I am writing to inform you of the delay of my arrival. The train leading into West Hampshire from Bethany seems to have fallen into disrepair on the tracks inside of a tunnel. It’s quite dark in here and I am writing to you by match light. Genevieve was wrong to laugh at my purchase of one thousand wooden matches. She was also wrong to laugh at my bringing of quill and ink with me. “What if I were to get trapped in a tunnel?” I protested. Looks like I have the last laugh now.
We’ve been trapped in here for about two days now and the cabin is beginning to stink. I believe the man next to me to have suffered an aneurysm and passed onto the next life a day and a half ago. I’m surprised that no one has been dispatched to come help. This train ride was only to be six hours journey and it broke down merely two hours into the trip.
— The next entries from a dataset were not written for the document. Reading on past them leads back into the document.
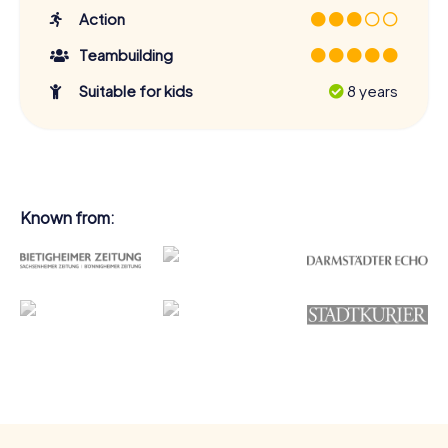
Action
Teambuilding
Suitable for kids
8 years
Known from:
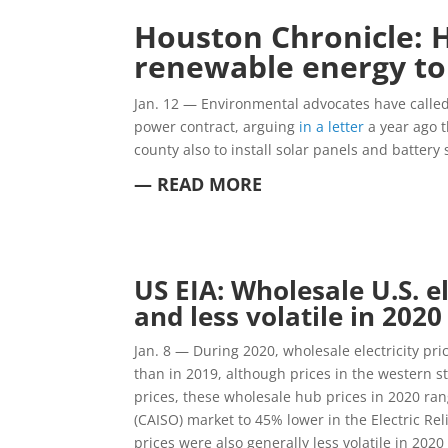
Houston Chronicle: H
renewable energy to 
Jan. 12 —
Environmental advocates have called 
power contract, arguing
in a letter
a year ago t
county also to install solar panels and battery 
— READ MORE
US EIA: Wholesale U.S. e
and less volatile in 202
Jan. 8 — During 2020, wholesale electricity pr
than in 2019, although prices in the western s
prices, these wholesale hub prices in 2020 ra
(CAISO) market to 45% lower in the Electric Rel
prices were also generally less volatile in 2020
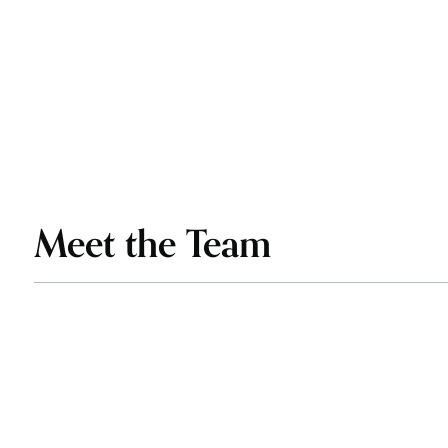
Meet the Team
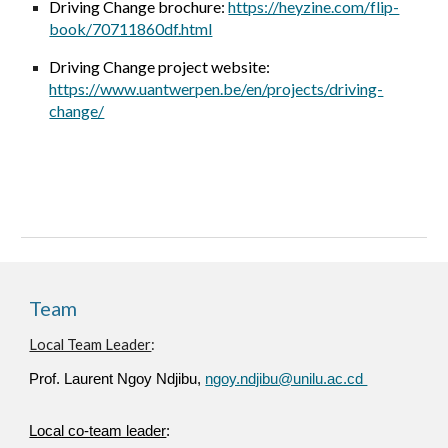
Driving Change brochure:
https://heyzine.com/flip-
book/70711860df.html
Driving Change project website:
https://www.uantwerpen.be/en/projects/driving-
change/
Team
Local Team Leader
:
Prof. Laurent Ngoy Ndjibu,
ngoy.ndjibu@unilu.ac.cd
Local co-team leader
:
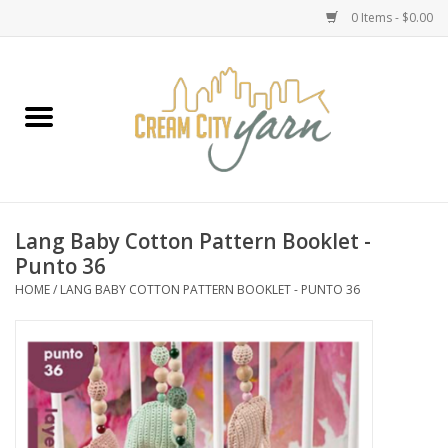
0 Items - $0.00
Home
Yarn
Emma's Yarn Drop Ship Kits
Lang Baby Cotton Pattern Booklet -
Punto 36
Classes
HOME
/
LANG BABY COTTON PATTERN BOOKLET - PUNTO 36
Accessories
Needles
Books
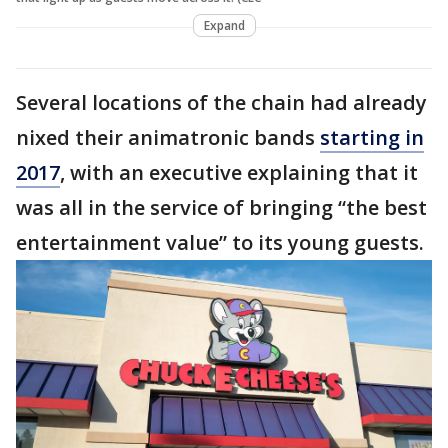
Expand
Several locations of the chain had already
nixed their animatronic bands
starting in
2017
, with an executive explaining that it
was all in the service of bringing “the best
entertainment value” to its young guests.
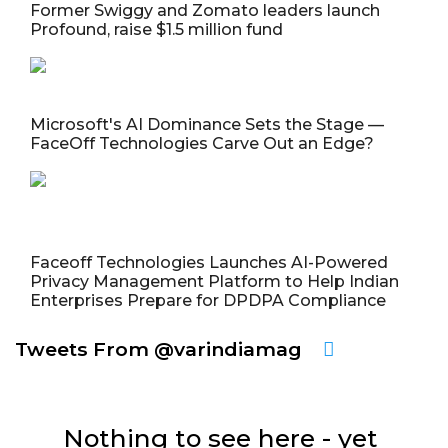
Former Swiggy and Zomato leaders launch
Profound, raise $1.5 million fund
Microsoft's AI Dominance Sets the Stage —
FaceOff Technologies Carve Out an Edge?
Faceoff Technologies Launches AI-Powered
Privacy Management Platform to Help Indian
Enterprises Prepare for DPDPA Compliance
Tweets From @varindiamag
Nothing to see here - yet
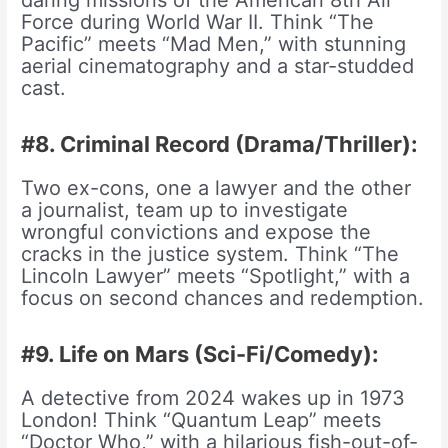
Force during World War II. Think “The
Pacific” meets “Mad Men,” with stunning
aerial cinematography and a star-studded
cast.
#8. Criminal Record (Drama/Thriller):
Two ex-cons, one a lawyer and the other
a journalist, team up to investigate
wrongful convictions and expose the
cracks in the justice system. Think “The
Lincoln Lawyer” meets “Spotlight,” with a
focus on second chances and redemption.
#9. Life on Mars (Sci-Fi/Comedy):
A detective from 2024 wakes up in 1973
London! Think “Quantum Leap” meets
“Doctor Who,” with a hilarious fish-out-of-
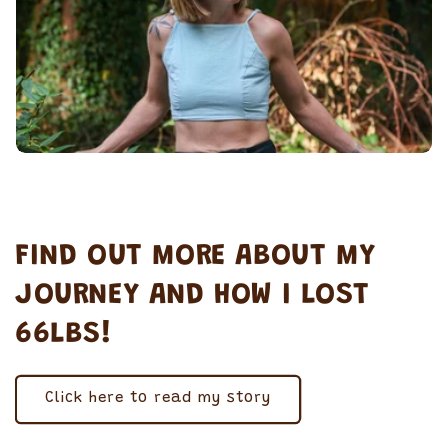
FIND OUT MORE ABOUT MY
JOURNEY AND HOW I LOST
66LBS!
Click here to read my story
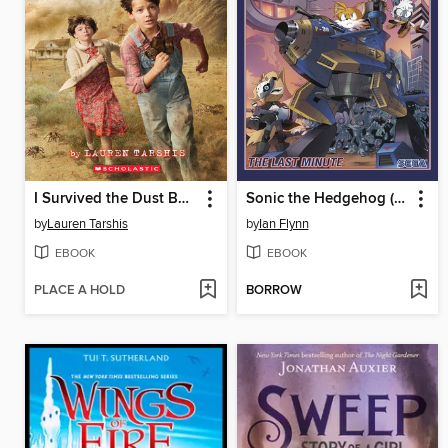
I Survived the Dust Bowl, 1935
Sonic the Hedgehog (2018), Volume 6
by
Lauren Tarshis
by
Ian Flynn
EBOOK
EBOOK
PLACE A HOLD
BORROW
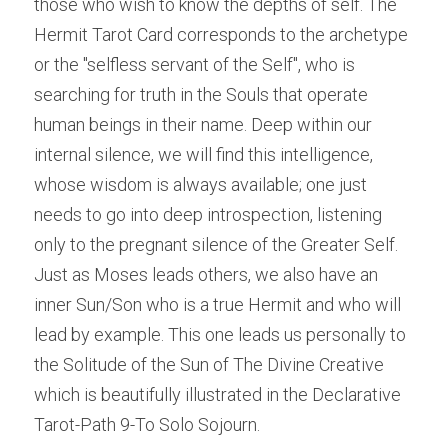
those who wish to know the depths of self. The 
Hermit Tarot Card corresponds to the archetype 
or the "selfless servant of the Self", who is 
searching for truth in the Souls that operate 
human beings in their name. Deep within our 
internal silence, we will find this intelligence, 
whose wisdom is always available; one just 
needs to go into deep introspection, listening 
only to the pregnant silence of the Greater Self. 
Just as Moses leads others, we also have an 
inner Sun/Son who is a true Hermit and who will 
lead by example. This one leads us personally to 
the Solitude of the Sun of The Divine Creative 
which is beautifully illustrated in the Declarative 
Tarot-Path 9-To Solo Sojourn.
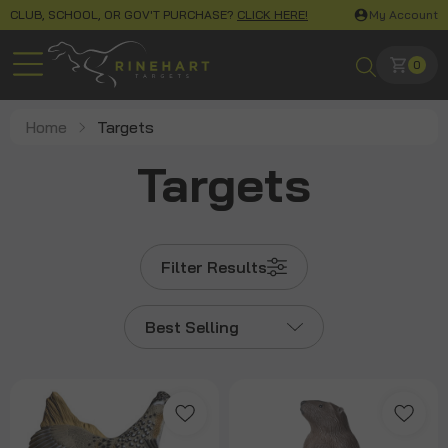
CLUB, SCHOOL, OR GOV'T PURCHASE?
CLICK HERE!
My Account
0
Home
Targets
Targets
Filter Results
Best Selling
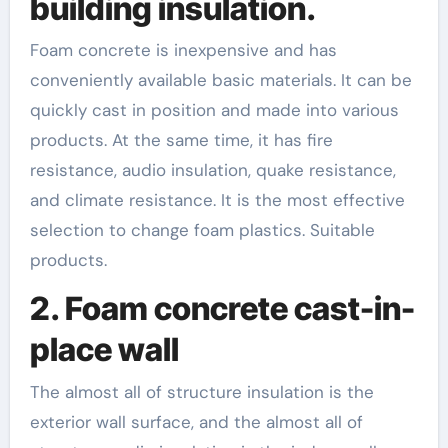
building insulation.
Foam concrete is inexpensive and has
conveniently available basic materials. It can be
quickly cast in position and made into various
products. At the same time, it has fire
resistance, audio insulation, quake resistance,
and climate resistance. It is the most effective
selection to change foam plastics. Suitable
products.
2. Foam concrete cast-in-
place wall
The almost all of structure insulation is the
exterior wall surface, and the almost all of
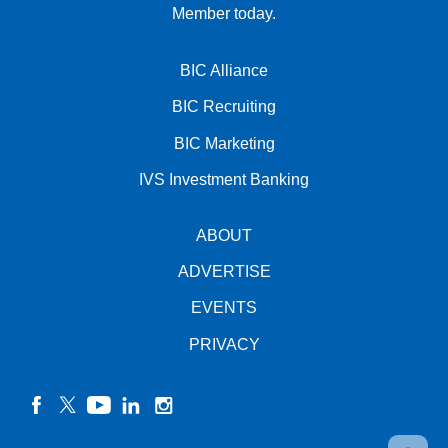
Member today.
BIC Alliance
BIC Recruiting
BIC Marketing
IVS Investment Banking
ABOUT
ADVERTISE
EVENTS
PRIVACY
facebook
twitter
YouTube
linkedin
instagram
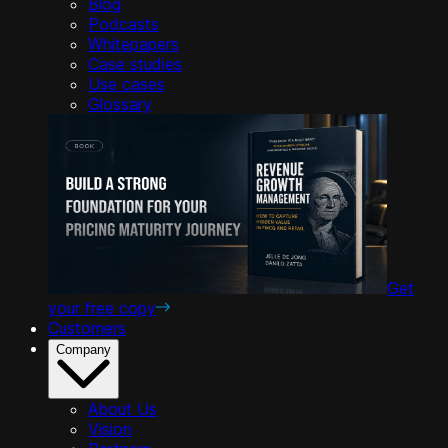
Blog
Podcasts
Whitepapers
Case studies
Use cases
Glossary
Get
your free copy
Customers
Company
About Us
Vision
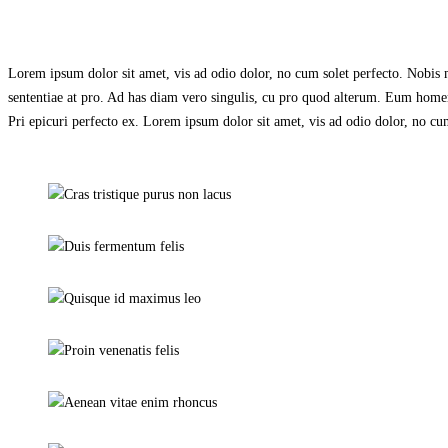
Lorem ipsum dolor sit amet, vis ad odio dolor, no cum solet perfecto. Nobis me
sententiae at pro. Ad has diam vero singulis, cu pro quod alterum. Eum homero
Pri epicuri perfecto ex. Lorem ipsum dolor sit amet, vis ad odio dolor, no cum
Cras tristique purus non lacus
Alarm & lock
Duis fermentum felis
Day & night cams
Quisque id maximus leo
Closed Circuit
Proin venenatis felis
Wireless cams
Aenean vitae enim rhoncus
Day & night cams
Donec in maximus augue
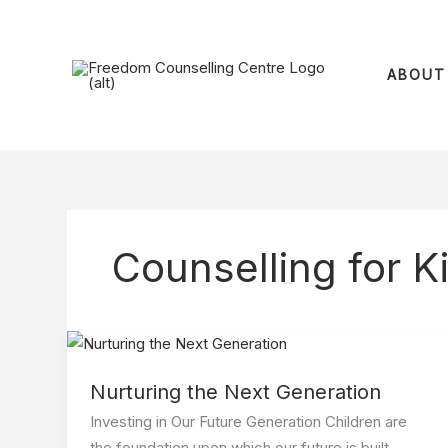
Skip
to
content
ABOUT
Counselling for K
Nurturing
the
Nurturing the Next Generation
Next
Generation
Investing in Our Future Generation Children are
the foundation upon which our future is built,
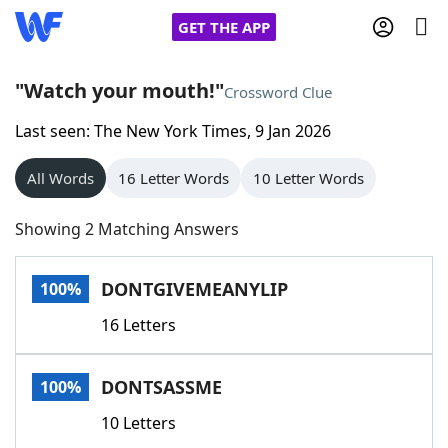
GET THE APP
"Watch your mouth!"
Crossword Clue
Last seen: The New York Times, 9 Jan 2026
Home
All Words
16 Letter Words
10 Letter Words
Words With Friends
Cheat
Showing 2 Matching Answers
NYT Crossplay Cheat
DONTGIVEMEANYLIP
100%
Scrabble
Helpers
16 Letters
Today's NYT Games
Hints & Answers
DONTSASSME
100%
Word Games
Helpers
10 Letters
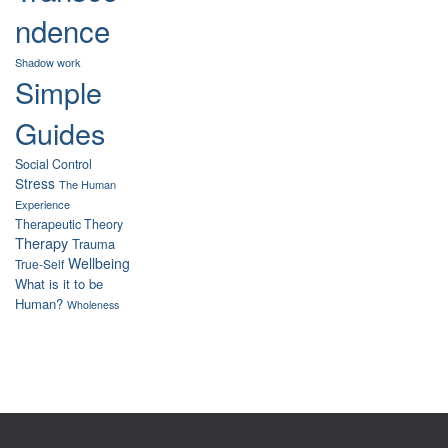
ndence
Shadow work
Simple
Guides
Social Control
Stress
The Human
Experience
Therapeutic Theory
Therapy
Trauma
Wellbeing
True-Self
What is it to be
Human?
Wholeness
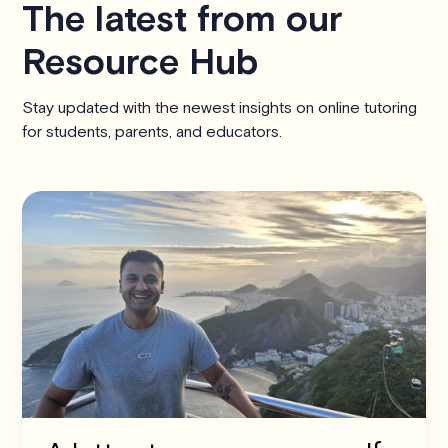
The latest from our
Resource Hub
Stay updated with the newest insights on online tutoring
for students, parents, and educators.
I find it difficult to believe that no one has thought to investigate.
A postmaster who has grown justly impatient has announced that he will collect any letters we have and deliver them to their loved ones free of charge. He’ll be traveling by foot and by my estimation, there are at least three or four miles left in this dark tunnel, so it is my hope that someone has a flashlight that they can lend the gentleman. Otherwise, I shall fear for his safety.
Should this letter reach you before I, good Joseph, please send help right away. This has been a terrible ordeal that we are all in and we desperately need help.